Exercise instructions: Count the lines in the listing below that contain the word "largest", and give only that number.

Data shown:
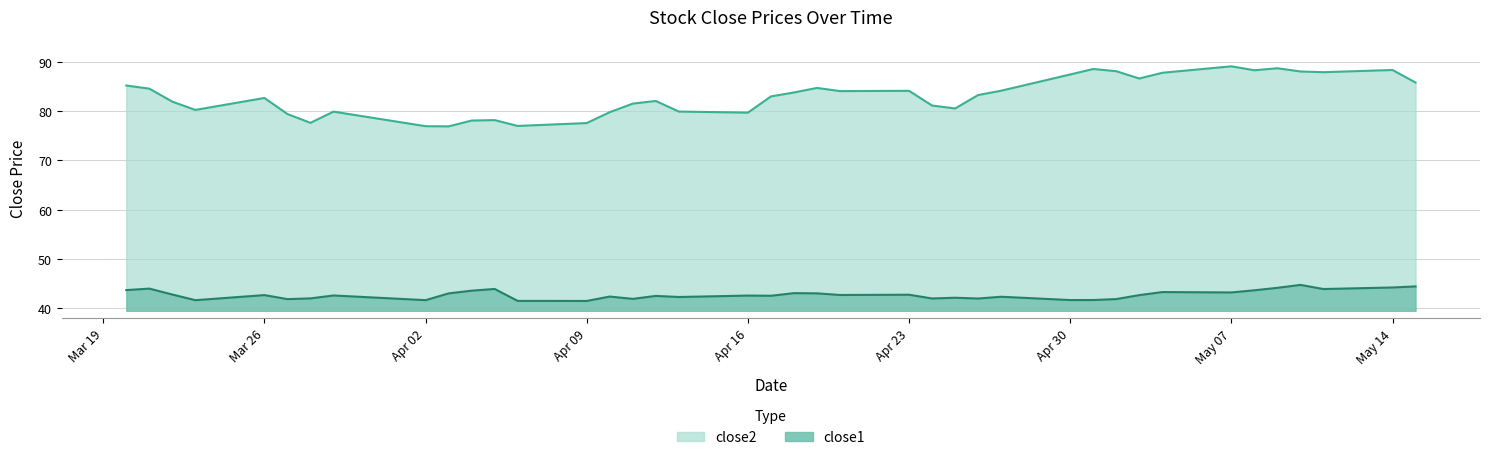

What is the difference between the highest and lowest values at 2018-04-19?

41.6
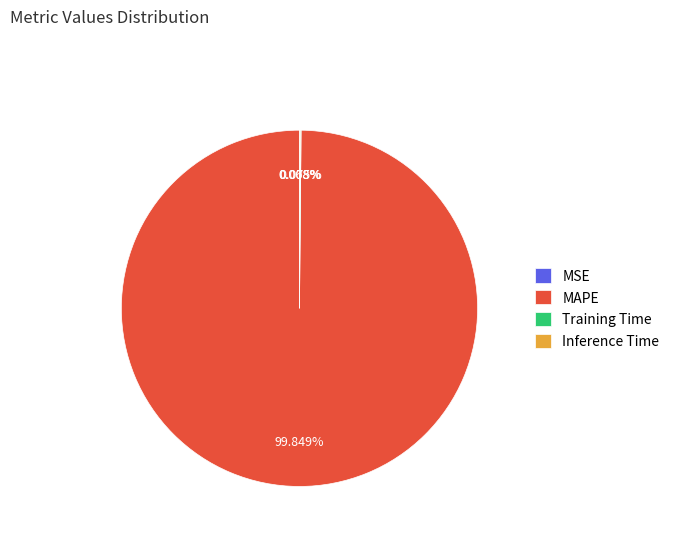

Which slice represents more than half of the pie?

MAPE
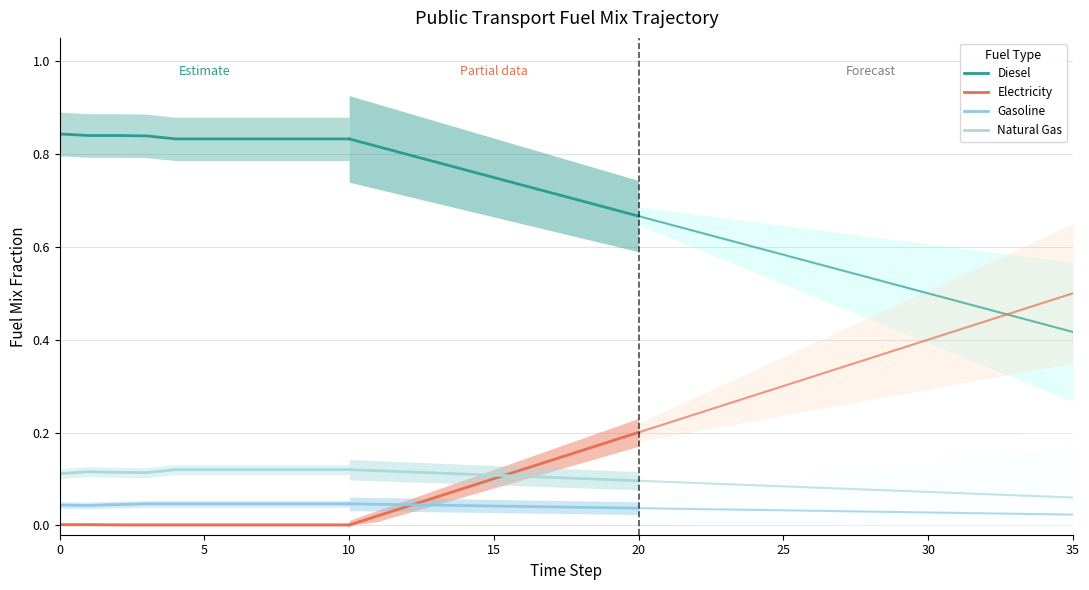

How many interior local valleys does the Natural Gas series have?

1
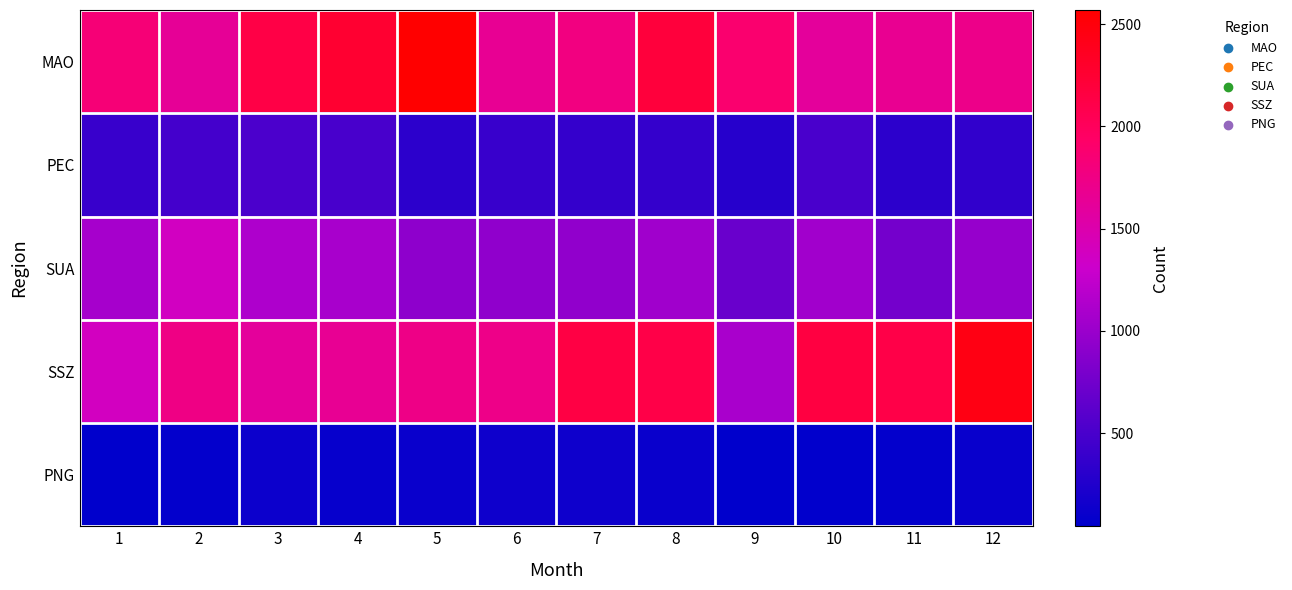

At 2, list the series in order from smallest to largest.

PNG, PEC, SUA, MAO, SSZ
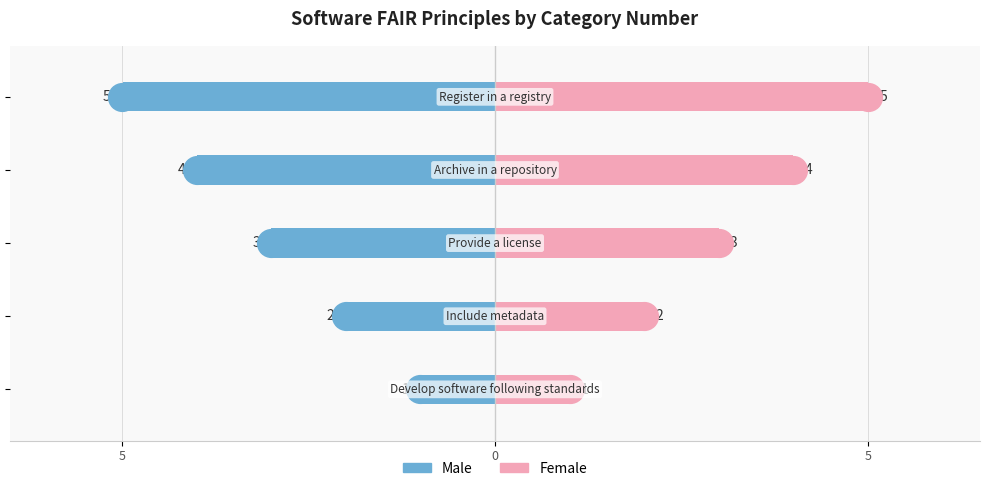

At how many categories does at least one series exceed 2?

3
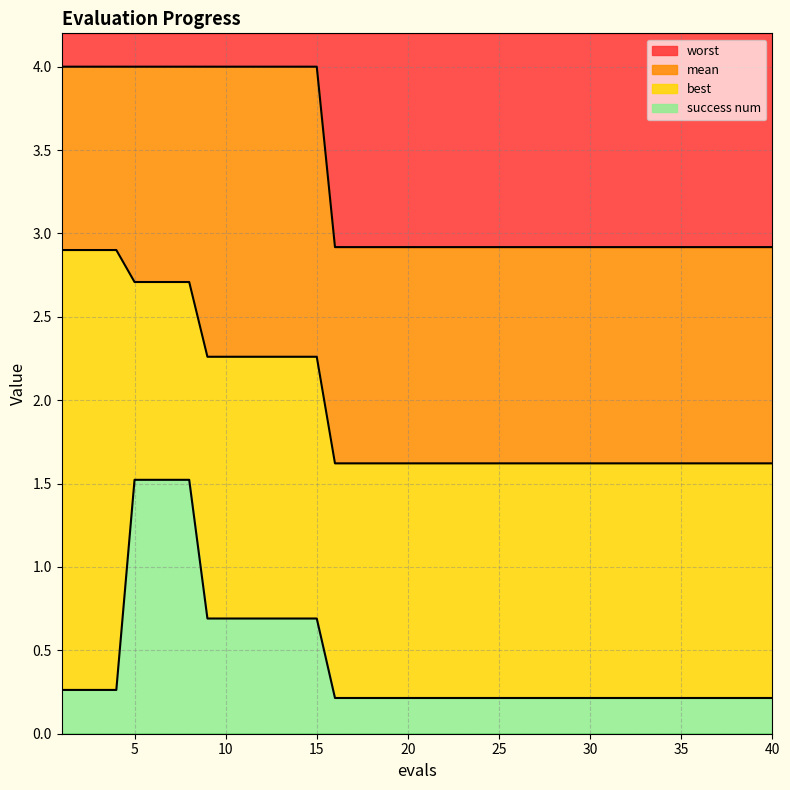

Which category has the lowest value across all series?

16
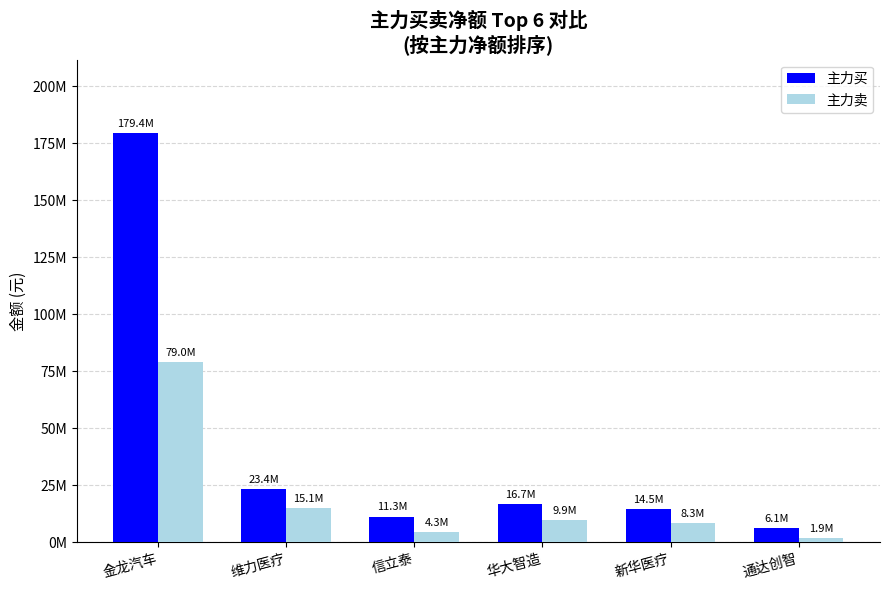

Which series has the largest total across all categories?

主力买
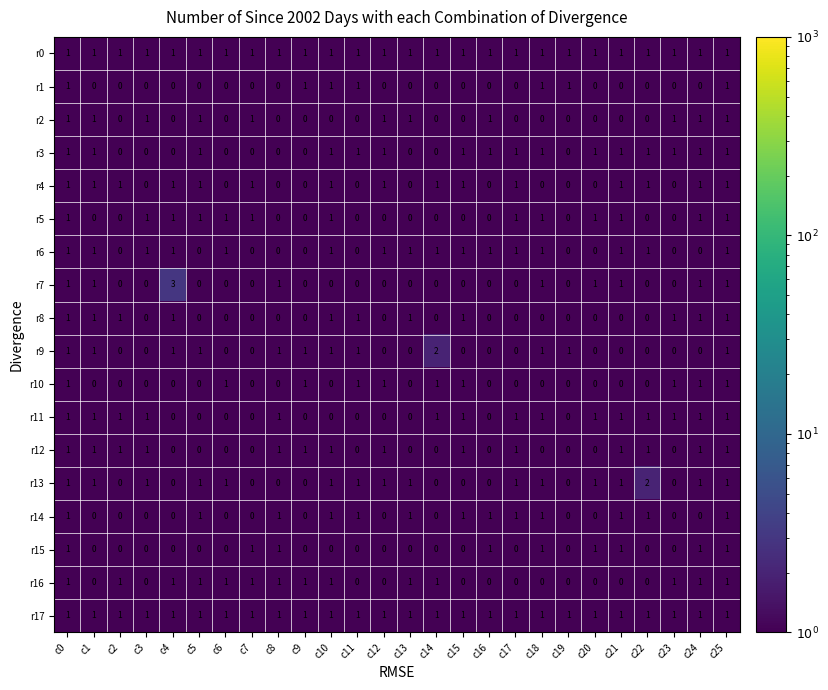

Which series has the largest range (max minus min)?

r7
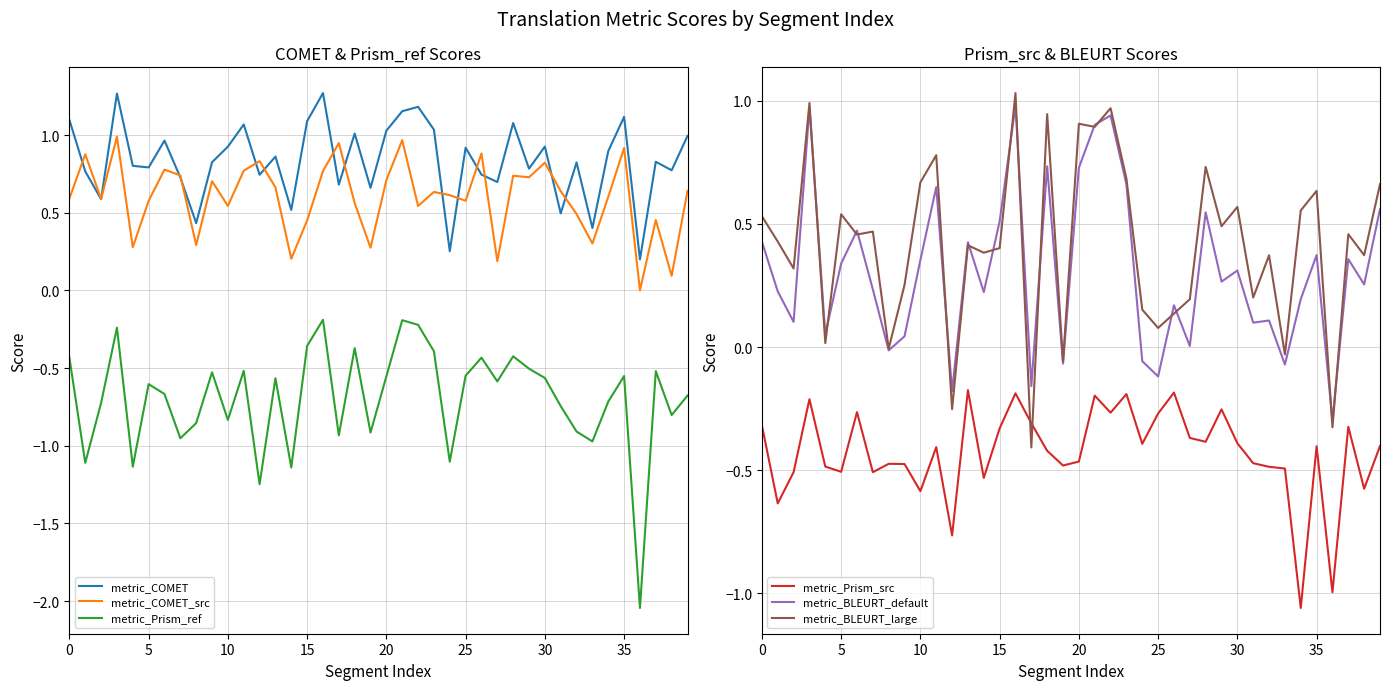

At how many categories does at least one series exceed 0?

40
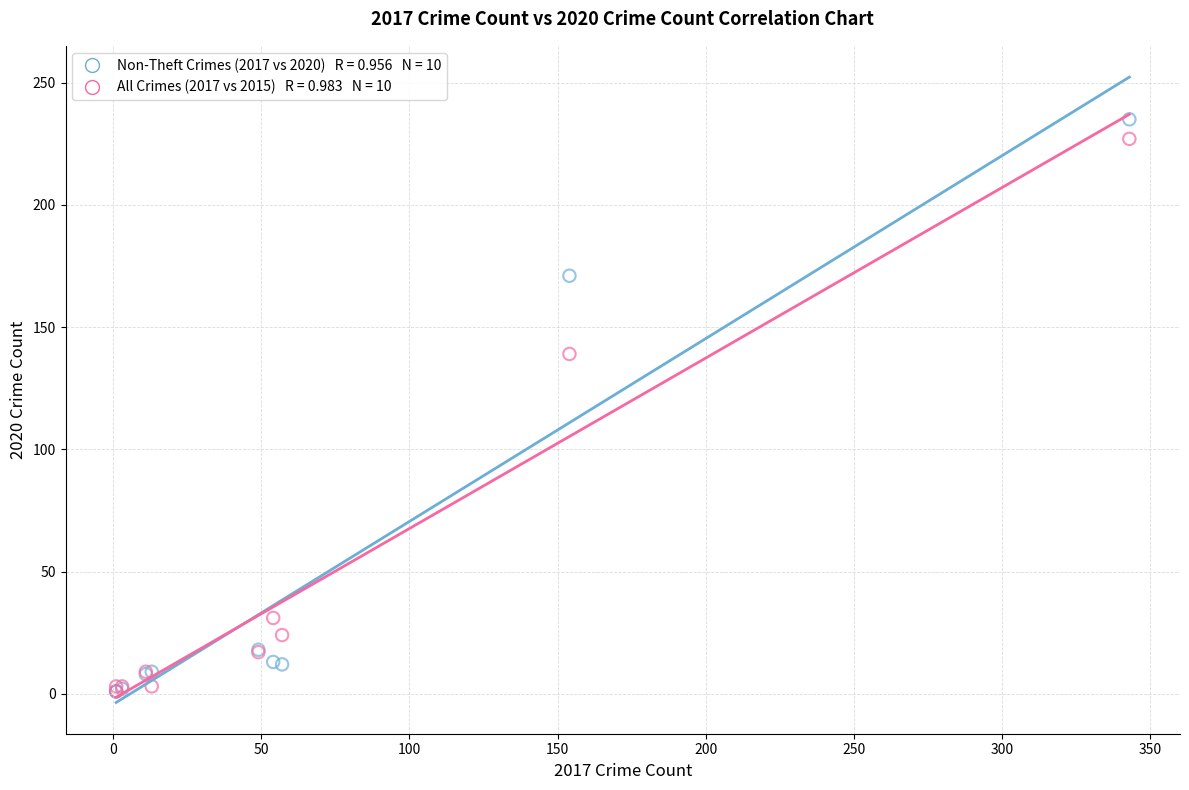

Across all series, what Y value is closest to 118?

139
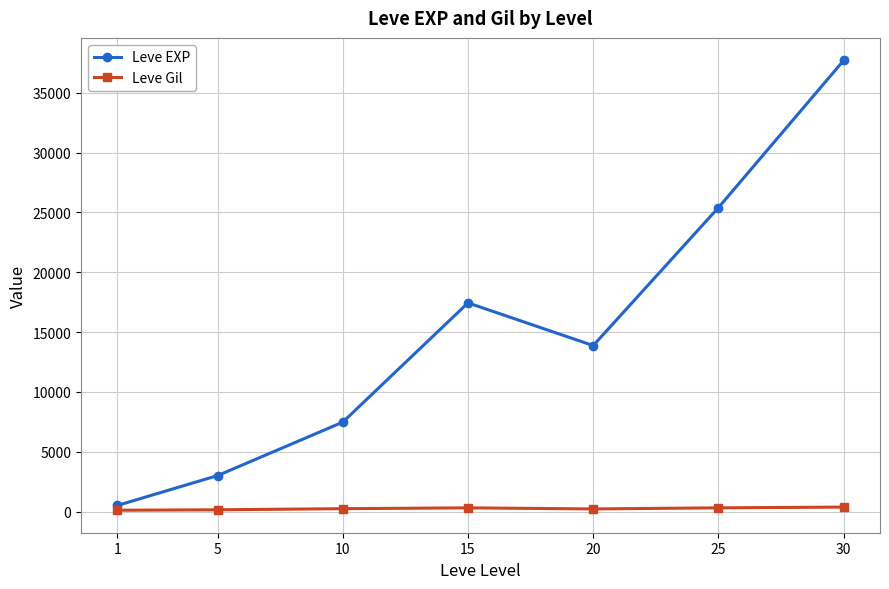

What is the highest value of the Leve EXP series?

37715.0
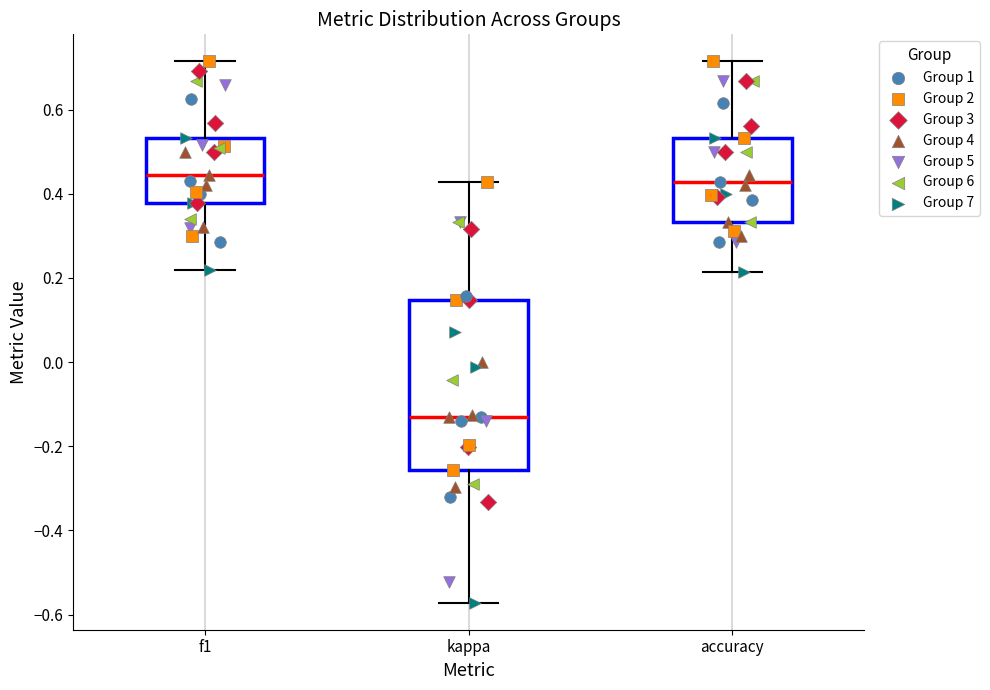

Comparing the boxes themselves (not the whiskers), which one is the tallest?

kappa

Task response: 3